# Daftar Tugas
1/ Ringkas paragraf yang diawali "Pesantren Salafiyah Syafi'iah berjarak sekira 34 Km" dalam tulisan tentang Kiai As'ad menjadi daftar butir. Pertahankan fakta-fakta utamanya.
2/ Salin ulang tanpa perubahan bagian tulisan tentang Kiai As'ad yang dibuka dengan kata-kata "Oleh: Jumardi Putra*" dan ditutup dengan "pulau Jawa itu.".
3/ Lanjutkan tulisan tentang Kiai As'ad, dimulai setelah kalimat terakhir yang ditampilkan.

# Teks Dokumen
◆ ◆ ◆ ◆ ◆

Kiai As’ad, Desa Empelu, dan Pilihan Ke Ujung Timur Pulau Jawa

almarhumah Jumarnis Putri (1985-2001)

Oleh: Jumardi Putra*

Tokoh karismatik Kiai Haji Raden (K.H.R) As’ad Syamsul Arifin pertama kali saya ketahui tahun 1997, persis saat saudari sulung saya mulai menempuh pendidikan tsanawiyah (SLTP sederajat) di pesantren Salafiyah Syafi’iah Situbondo yang dipimpin K.H.R. Achmad Fawaid As’ad (1990-2012), anak pertama dari K.H.R. As’ad.

Di kampung halaman saya, Desa Empelu, berjarak sekira 30 kilometer dari pusat kota Bungo, ia adalah satu-satunya perempuan tamatan sekolah dasar yang memilih melanjutkan sekolah ke daerah kawasan tapal kuda di ujung timur bagian utara pulau Jawa itu.

Tahun 2001 untuk pertama kalinya saya mengunjungi pesantren Salafiyah Syafi’iah bersama bapak, setelah sebelumnya kami mengunjungi pesantren modern Darussalam Gontor, pesantren Ar-Risalah (keduanya di kabupaten Ponorogo) dan akhirnya berlabuh di pesantren Tebuireng kabupaten Jombang-Jawa Timur.

Pesantren Salafiyah Syafi’iah berjarak sekira 34 Km dari arah Kabupaten Situbondo dan 55 Km dari pelabuhan Ketapang Banyuwangi. Persisnya terletak di Dusun Sukorejo, Desa Sumberejo, Kecamatan Banyuputih, Kabupaten Situbondo. Perjalanan darat kami ketika itu menggunakan bus Akas, salah satu moda transportasi yang cukup familiar di provinsi Jawa Timur selain Sumber Kencono, Eka dan Pahala Kencana.

Berselang beberapa bulan setelahnya saya kembali mengunjungi pesantren Salafiyah Syafi’iah. Jarak  tempuh dari pesantren Tebuireng menuju pesantren Salafiyah Syafi’iah sekira 5 jam 21 menit (305,2 km) lewat Jalan Raya Pantura.

Sejak itu saya mendengar cerita dari santri dan para ustadz tentang Kiai As’ad. Pada momen itu pula saya menziarahi makam Kiai As'ad yang berada satu lokasi dengan ayahnya yaitu K.H.R. Syamsul Arifin sekeluarga di belakang masjid Jami’ pesantren Salafiyah Syafi’iah.

◆ ◆ ◆ ◆ ◆

# Materi yang Ditampilkan

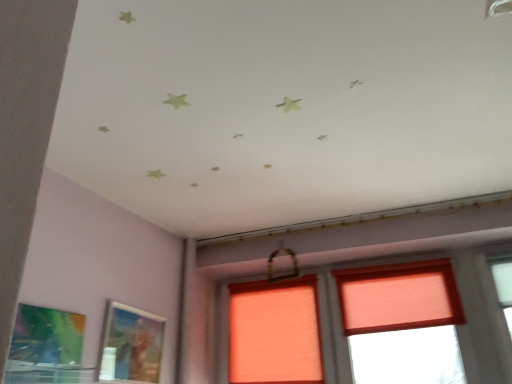
Question: Could matte green painting at lower left, which is the 2th picture frame from right to left, be considered to be inside metallic silver picture frame at lower left, which ranks as the 2th picture frame in front-to-back order?

Choices:
 (A) no
 (B) yes

Answer: (A)

Question: From the image's perspective, is metallic silver picture frame at lower left, positioned as the 2th picture frame in left-to-right order, on top of matte green painting at lower left, the first picture frame in the front-to-back sequence?

Choices:
 (A) yes
 (B) no

Answer: (B)

Question: From a real-world perspective, is metallic silver picture frame at lower left, which ranks as the 2th picture frame in front-to-back order, physically above matte green painting at lower left, the first picture frame positioned from the left?

Choices:
 (A) no
 (B) yes

Answer: (B)

Question: Can you confirm if metallic silver picture frame at lower left, marked as the first picture frame in a right-to-left arrangement, is bigger than matte green painting at lower left, which is the 2th picture frame from right to left?

Choices:
 (A) yes
 (B) no

Answer: (A)

Question: Considering the relative sizes of metallic silver picture frame at lower left, positioned as the 2th picture frame in left-to-right order, and matte green painting at lower left, the first picture frame in the front-to-back sequence, in the image provided, is metallic silver picture frame at lower left, positioned as the 2th picture frame in left-to-right order, shorter than matte green painting at lower left, the first picture frame in the front-to-back sequence,?

Choices:
 (A) yes
 (B) no

Answer: (A)

Question: Is the depth of metallic silver picture frame at lower left, marked as the first picture frame in a back-to-front arrangement, greater than that of matte green painting at lower left, which ranks as the 2th picture frame in back-to-front order?

Choices:
 (A) no
 (B) yes

Answer: (B)

Question: Does orange fabric window at center have a greater height compared to matte green painting at lower left, the first picture frame in the front-to-back sequence?

Choices:
 (A) no
 (B) yes

Answer: (B)

Question: Are orange fabric window at center and matte green painting at lower left, the first picture frame in the front-to-back sequence, making contact?

Choices:
 (A) no
 (B) yes

Answer: (A)

Question: Is orange fabric window at center positioned in front of matte green painting at lower left, which ranks as the 2th picture frame in back-to-front order?

Choices:
 (A) yes
 (B) no

Answer: (B)

Question: Is orange fabric window at center bigger than matte green painting at lower left, which is the 2th picture frame from right to left?

Choices:
 (A) no
 (B) yes

Answer: (B)

Question: Would you say matte green painting at lower left, which is the 2th picture frame from right to left, is part of orange fabric window at center's contents?

Choices:
 (A) no
 (B) yes

Answer: (A)

Question: From a real-world perspective, is orange fabric window at center positioned over matte green painting at lower left, the first picture frame positioned from the left, based on gravity?

Choices:
 (A) no
 (B) yes

Answer: (B)

Question: Is matte green painting at lower left, the first picture frame in the front-to-back sequence, in contact with metallic silver picture frame at lower left, positioned as the 2th picture frame in left-to-right order?

Choices:
 (A) no
 (B) yes

Answer: (A)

◆ ◆ ◆ ◆ ◆

# Kumpulan Jawaban
1/
- Jarak: sekitar 34 km dari arah Kabupaten Situbondo dan 55 km dari pelabuhan Ketapang, Banyuwangi.
- Lokasi: Dusun Sukorejo, Desa Sumberejo, Kecamatan Banyuputih, Kabupaten Situbondo.
- Perjalanan: ditempuh lewat darat dengan bus Akas, moda transportasi yang cukup dikenal di Jawa Timur selain Sumber Kencono, Eka, dan Pahala Kencana.

2/
Oleh: Jumardi Putra*

Tokoh karismatik Kiai Haji Raden (K.H.R) As’ad Syamsul Arifin pertama kali saya ketahui tahun 1997, persis saat saudari sulung saya mulai menempuh pendidikan tsanawiyah (SLTP sederajat) di pesantren Salafiyah Syafi’iah Situbondo yang dipimpin K.H.R. Achmad Fawaid As’ad (1990-2012), anak pertama dari K.H.R. As’ad.

Di kampung halaman saya, Desa Empelu, berjarak sekira 30 kilometer dari pusat kota Bungo, ia adalah satu-satunya perempuan tamatan sekolah dasar yang memilih melanjutkan sekolah ke daerah kawasan tapal kuda di ujung timur bagian utara pulau Jawa itu.

3/
(Mekah 1897 -  Situbondo1990)

K.H.R. As'ad memimpin pesantren tersebut dari tahun 1951 sampai 1990. Beliau melanjutkan tongkat estapet kepemimpinan ayahnya yaitu K.H.R. Syamsul Arifin yang merupakan pendiri dan pengasuh pertama pesantren Salafiyah Syafi’iah pada tahun 1908 sampai 1951.

K.H.R. As’ad hidupnya zuhud. Pesantrennya tergolong besar dan megah tapi rumah pribadi beliau sederhana. Sekarang kita butuh lebih banyak lagi teladan Kiai yang zuhud dan ikhlas seperti Kiai As’ad. Tidak heran di kalangan pesantren di tanah air, sosok Kiai As’ad dihormati baik karena ilmu maupun akhlaknya.

Dalam sejarah organisasi Nahdatul Ulama (NU), K.H.R. As'ad adalah sosok penting bersama Syaikhona K.H. Khalil Bangkalan dan Khadratussyaikh K.H. Hasyim Asy'ari pada masa awal pendirian NU tahun 1926. Begitu juga pada masa perjuangan kemerdekaan, pesantren yang dipimpinnya tidak hanya menjadi pusat belajar, tapi juga sebagai pusat perjuangan kemerdekaan. Para pejuang banyak ditampung di pesantren ini, sekaligus sebagai markas penyusunan strategi perjuangan melawan penjajah.

Berkat dedikasi tersebut K.H.R. As'ad Syamsul Arifin dinobatkan sebagai Pahlawan Nasional pada tanggal 9 November tahun 2016 oleh presiden Jokowi berdasarkan Keputusan Presiden RI Nomor 90/TK/Tahun 2016. Kiai kelahiran Mekah tahun 1897 ini tutup usia pada tanggal 4 Agustus tahun 1990 di Situbondo dalam usia 93 tahun.

Meski tidak nyantri secara formal di Pesantren Salafiyah Syafi’iah, saya bersyukur mengenal dan pernah mengunjungi langsung pesantren ini, terlebih saya pernah ikut ngaji di "Ndalem" (rumah) pengasuh pesantren yaitu K.H.R. Achmad Fawaid As'ad, anak sulung dari K.H.R. As’ad. Pada tahun 2012 K.H.R. Achmad Fawaid tutup usia dan tampuk kepemimpinan pesantren Salafiyah Syafi’iah dilanjutkan oleh K.H.R. Achmad Azaim Ibrahimy (2012 – sekarang).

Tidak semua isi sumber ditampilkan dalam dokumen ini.